# Tips for reinventing my business



## claycontracting92 (9 mo ago)

Anyone have any tips on reinventing a general Contracting and Lawn Care business?


----------



## Thom Paine (Nov 21, 2021)

??? What is the existing starting point ??


----------



## VinylHanger (Jul 14, 2011)

Yes. Become a pool boy and service rich, elderly, yet sexy ladies.

Jeez, with the extraordinary amount of information you gave us, how would we know.

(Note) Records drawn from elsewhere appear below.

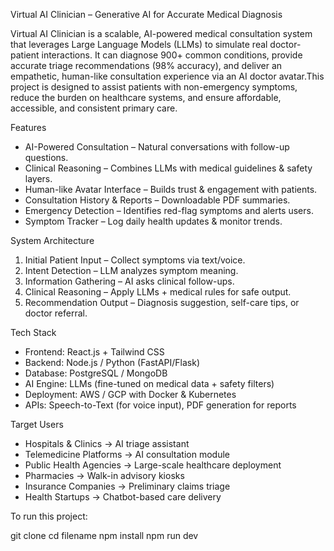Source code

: Virtual AI Clinician – Generative AI for Accurate Medical Diagnosis

Virtual AI Clinician is a scalable, AI-powered medical consultation system that leverages Large Language Models (LLMs) to simulate real doctor-patient interactions.
It can diagnose 900+ common conditions, provide accurate triage recommendations (98% accuracy), and deliver an empathetic, human-like consultation experience via an AI doctor avatar.This project is designed to assist patients with non-emergency symptoms, reduce the burden on healthcare systems, and ensure affordable, accessible, and consistent primary care.

Features

* AI-Powered Consultation – Natural conversations with follow-up questions.
* Clinical Reasoning – Combines LLMs with medical guidelines & safety layers.
* Human-like Avatar Interface – Builds trust & engagement with patients.
* Consultation History & Reports – Downloadable PDF summaries.
* Emergency Detection – Identifies red-flag symptoms and alerts users.
* Symptom Tracker – Log daily health updates & monitor trends.

System Architecture

1. Initial Patient Input – Collect symptoms via text/voice.
2. Intent Detection – LLM analyzes symptom meaning.
3. Information Gathering – AI asks clinical follow-ups.
4. Clinical Reasoning – Apply LLMs + medical rules for safe output.
5. Recommendation Output – Diagnosis suggestion, self-care tips, or doctor referral.

Tech Stack

* Frontend: React.js + Tailwind CSS
* Backend: Node.js / Python (FastAPI/Flask)
* Database: PostgreSQL / MongoDB
* AI Engine: LLMs (fine-tuned on medical data + safety filters)
* Deployment: AWS / GCP with Docker & Kubernetes
* APIs: Speech-to-Text (for voice input), PDF generation for reports

Target Users

* Hospitals & Clinics → AI triage assistant
* Telemedicine Platforms → AI consultation module
* Public Health Agencies → Large-scale healthcare deployment
* Pharmacies → Walk-in advisory kiosks
* Insurance Companies → Preliminary claims triage
* Health Startups → Chatbot-based care delivery

To run this project:

git clone
cd filename
npm install
npm run dev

Sent from my SM-N975U using Tapatalk


----------



## Mordekyle (May 20, 2014)

GC and lawn care?

Pick one. 

You can’t do both.


Sent from my iPhone using Tapatalk


----------



## NYCB (Sep 20, 2010)

You can't, both those things have already been invented.


----------



## reggi (Oct 12, 2020)

Charge $100/house per week to do a couple hours of work per week on each house in the neighborhood april through october. Lay off 80% of your crew in november, and pay the rest of them to drive around the same neighborhood and pull pieces of siding off, remove the odd shingle, etc. You can fix those in the spring.


----------



## JoeStanton (Sep 24, 2008)

I've had luck stapling my cards to 2x4 cut offs and throwing them thru windows. I pick the high end neighborhoods and it works best in the cold months!


----------